王亨卻抱起雙臂,譏諷道︰「當年你們可沒這樣大張旗鼓為我選世家貴女成婚,恐怕也選不到,誰肯嫁呀。」
老太太忙道︰「清泉是一直傾心于你的,哪怕當年你病沒好也一樣,只是她礙于身份,不能到你身邊。」
王夫人含淚道︰「亨兒,你已經好了!為了你這病,母親付出了多少心血,難道你忍心讓母親絕望?還有老太太,這麼大年紀了,疼了你這麼多年,就盼著你成家立業,你忍心讓她一腔期盼竹籃打水一場空?」
王亨道︰「兒子只知道,若沒有馨兒,兒子還是那個侏儒。今生今世,兒子都只有馨兒一個妻子。」
王夫人哭道︰「可是馨兒沒了!」
王亨道︰「那又怎樣?兒子絕不會再娶!」
三人直愣愣地看著他,無法可想。
王亨又道︰「我記得馨兒進門第一天,母親當著人親口說︰只要我們小夫妻相親相愛,你就是即刻死了也能瞑目。為何現在不顧兒子感受,這樣逼迫兒子?」
王夫人想起從前,神色恍惚。
老太太也想起當日情形,閉目長嘆。
王亨幽幽道︰「兒子如今雖生的器宇軒昂、人人艷羨,卻生無可戀。兒子寧願回到從前,還做三尺高的侏儒!」
王夫人捂住嘴,失聲痛哭起來。
老太太喃喃道︰「孽債!孽債!」
王諫直挺挺地坐在椅子上,不知如何是好。思來想去,再問道︰「這麼說,你只願納妾?」
他想再退一步,就看孟家可答應。
若是孟家答應,納妾就納妾吧。
孟清泉也耽擱不起了,說不定會答應做妾。
老太太立即領會了王諫的意思,也是心一動,又不放心,忙追問王亨︰「若清泉以妾的身份進門,你就願意了?」
王夫人也反應過來,也滿懷希望地看著王亨。
王亨道︰「誰說我要納妾了?我不需要女人!若你們一定要我放個女人在身邊,那就小蘿吧。」
王諫怒喝道︰「不行!」
寧願要一個教坊司出來的小丫頭做妾,也不願納孟家的千金貴女為妾,這不是打孟家的臉面嗎?

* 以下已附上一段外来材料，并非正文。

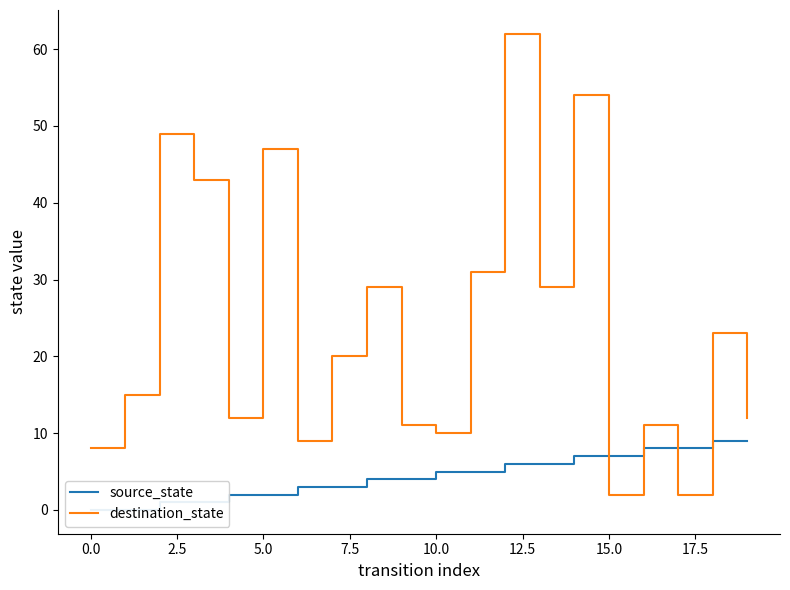

At how many categories does at least one series exceed 53?

2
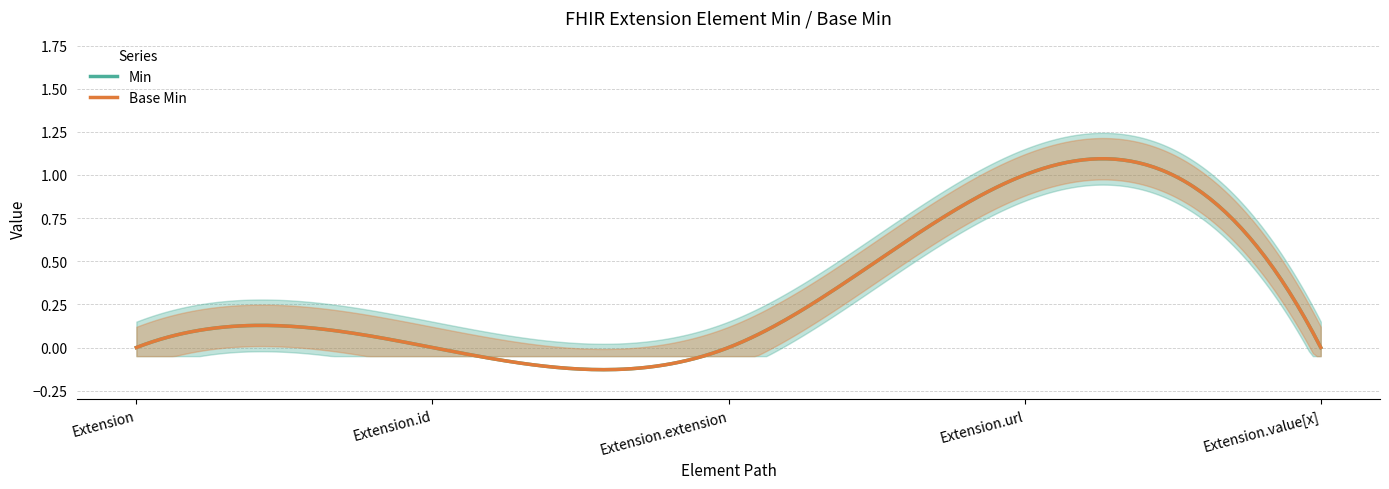

What position from the right is Extension.value[x]?

1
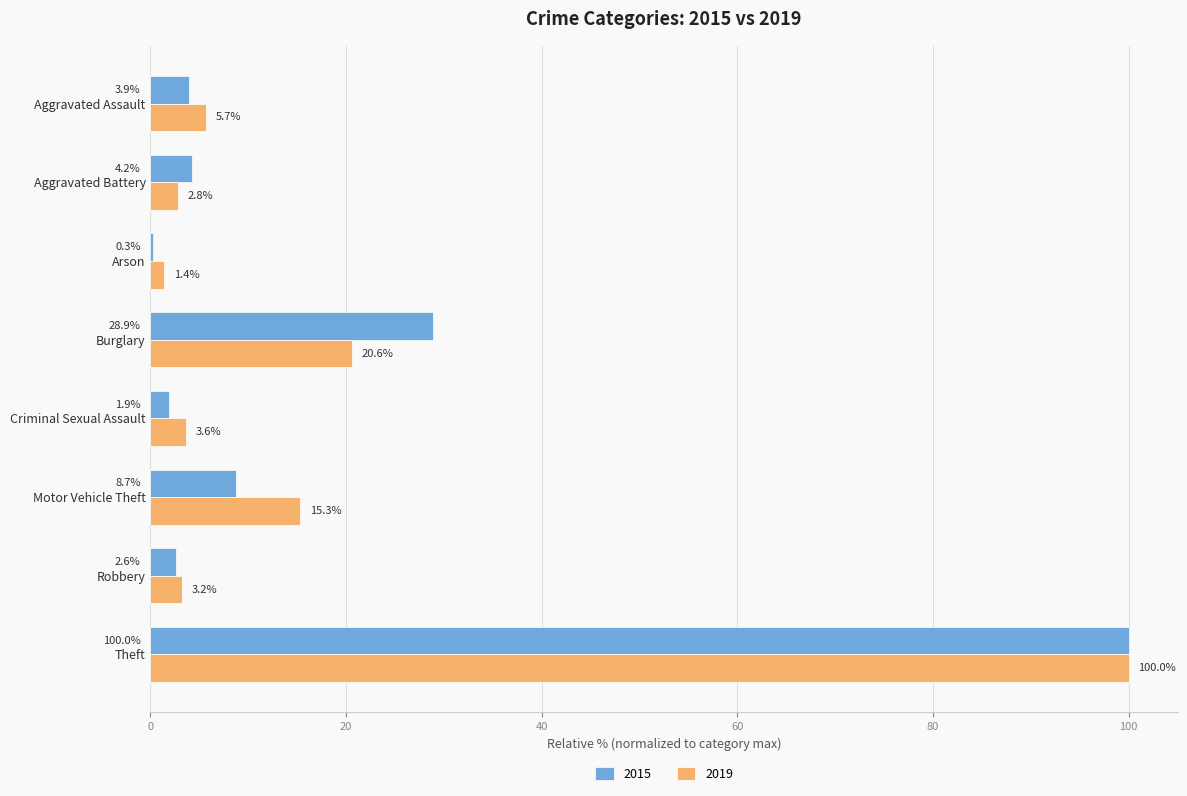

The value of 2019 at Motor Vehicle Theft is 25.4. True or false?

False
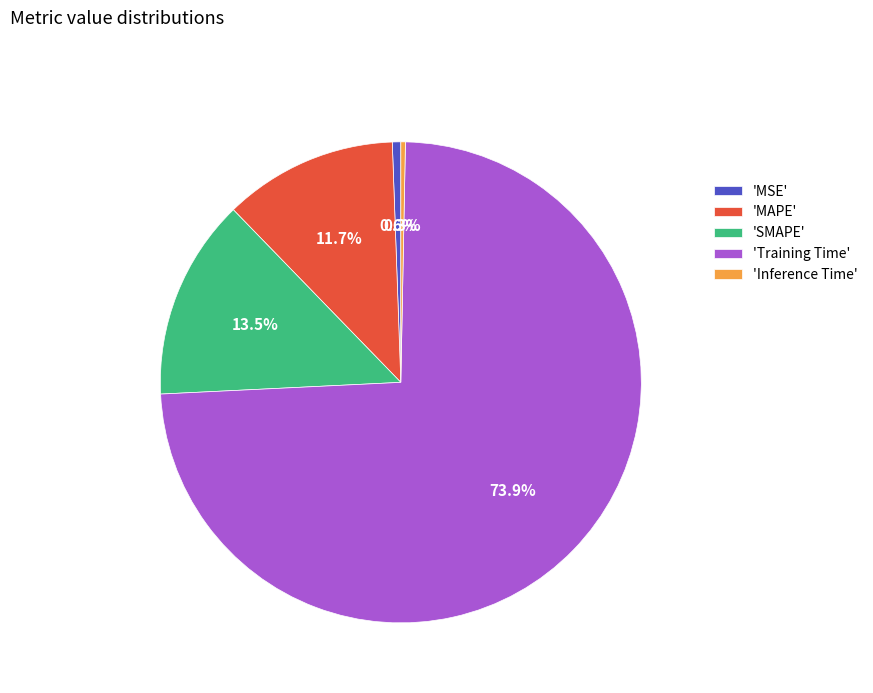

What is the largest slice in the pie chart?

'Training Time'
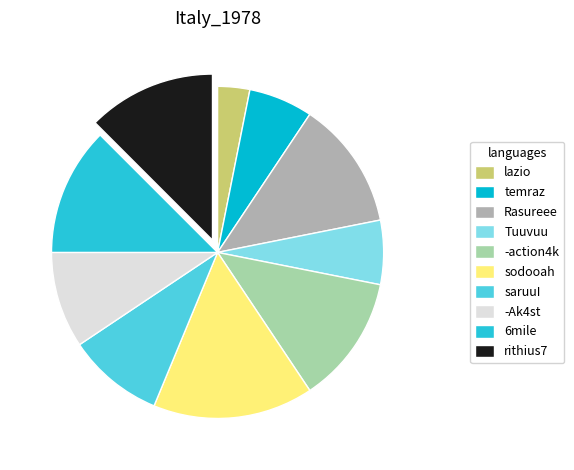

Approximately how many times larger is the value at Rasureee compared to 6mile?

1.0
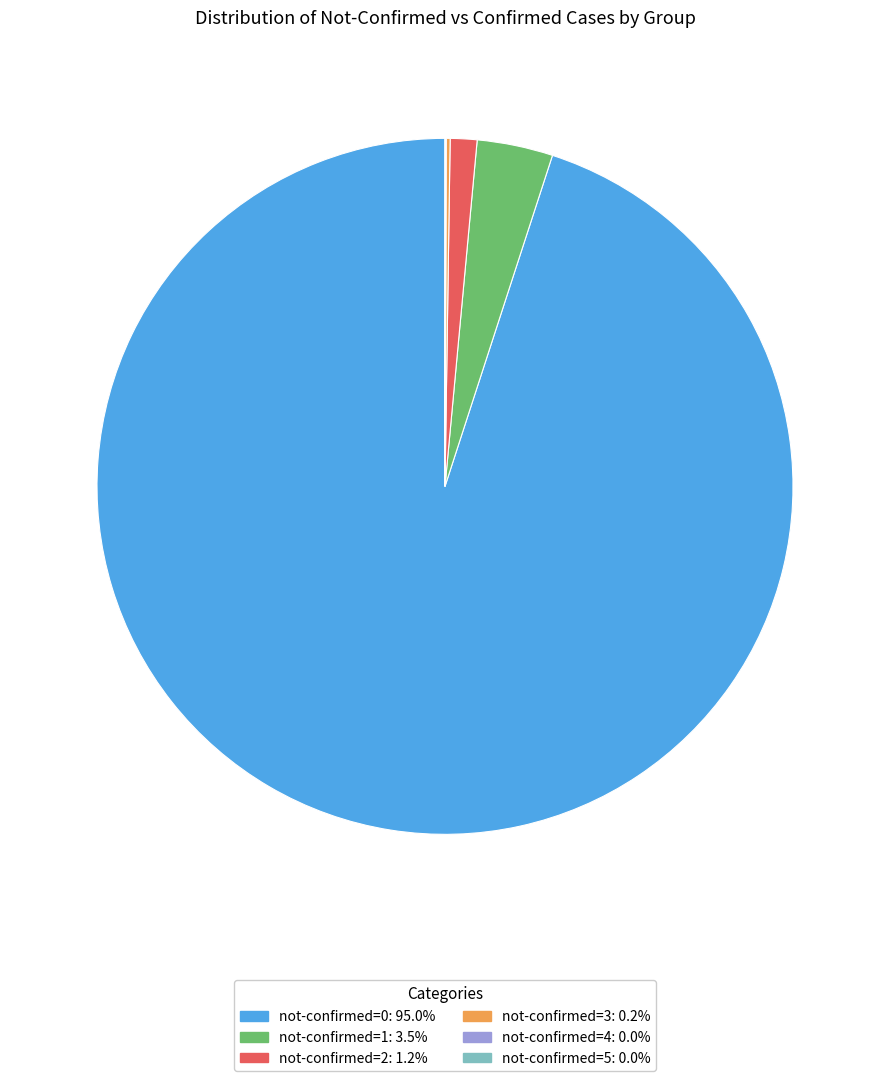

Is there any slice that represents more than half of the pie?

Yes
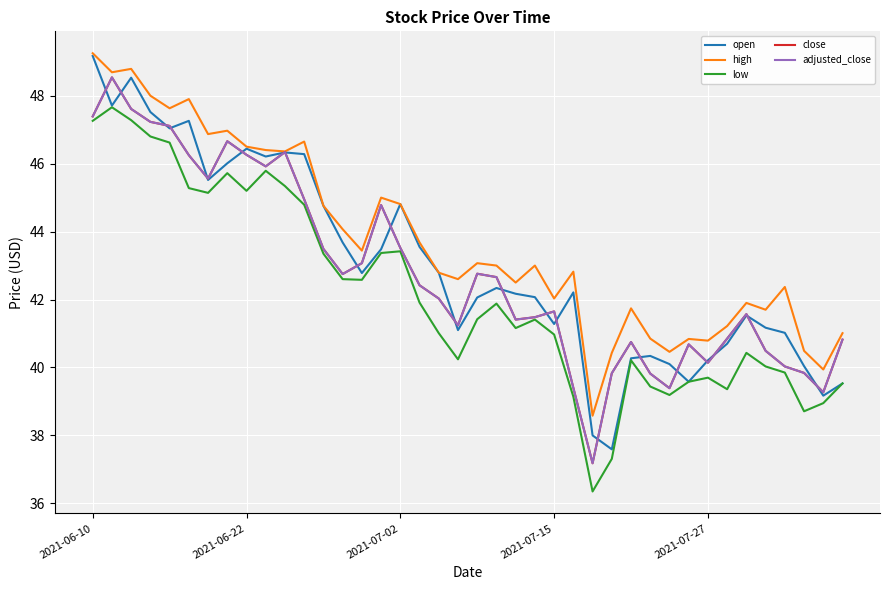

Is this an area chart (filled region under the line)?

No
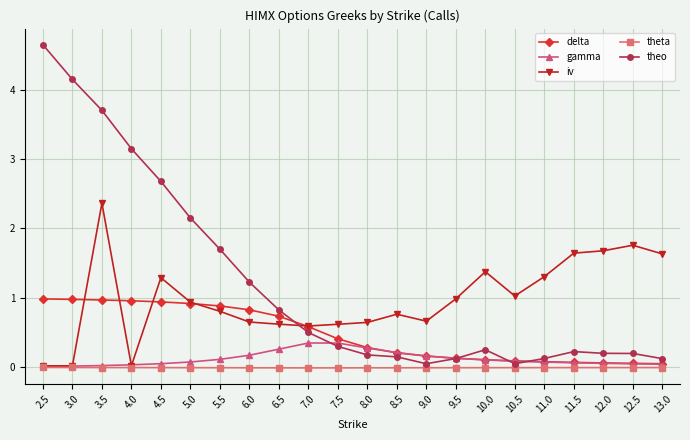

How many intersections are there between iv and theo?

1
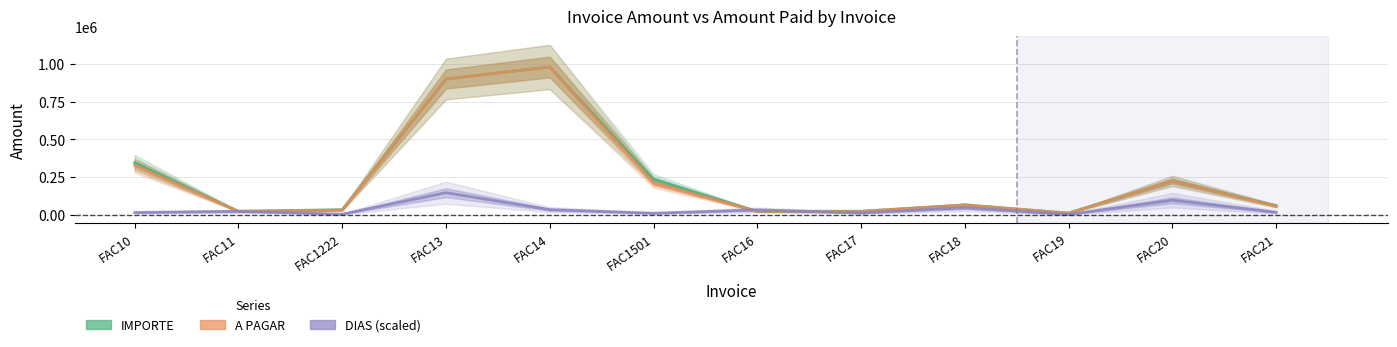

In IMPORTE, how many points are lower than both neighbors (excluding endpoints)?

3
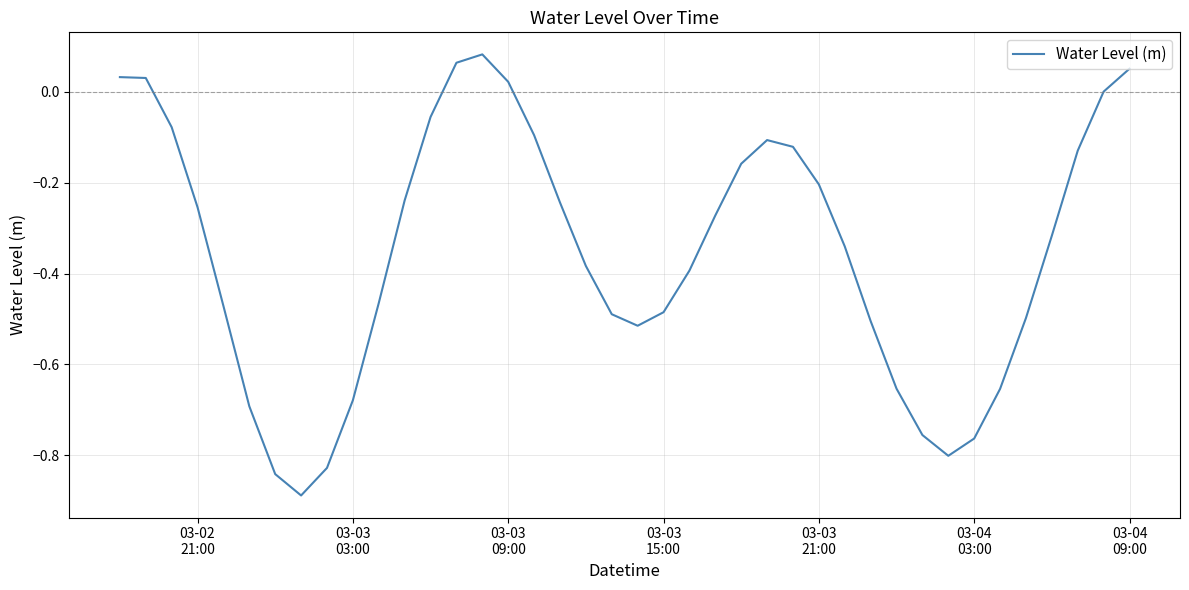

What is the difference between the maximum and minimum values?

1.0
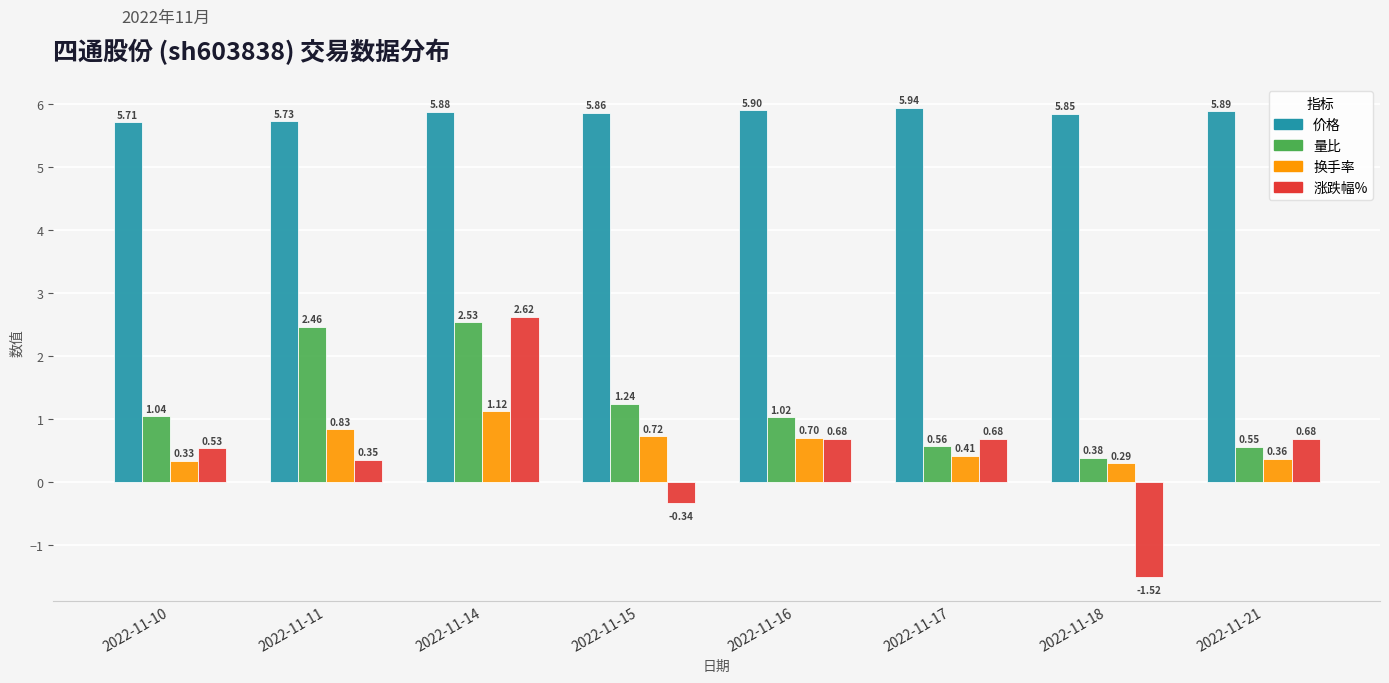

What is the sum of all 涨跌幅% values?

3.7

王亨道︰「為什麼不行?小蘿不是父親特地為兒子準備的嗎?教了這麼久,兒子也不能不承情。她長得還有幾分像馨兒,兒子就留在身邊養養眼。」
說罷,沖老太太躬身道︰「孫兒告退。」
然後他就轉身走了,沒再看父母一眼。
王諫氣急敗壞道︰「站住!」
王亨站住,並不回頭。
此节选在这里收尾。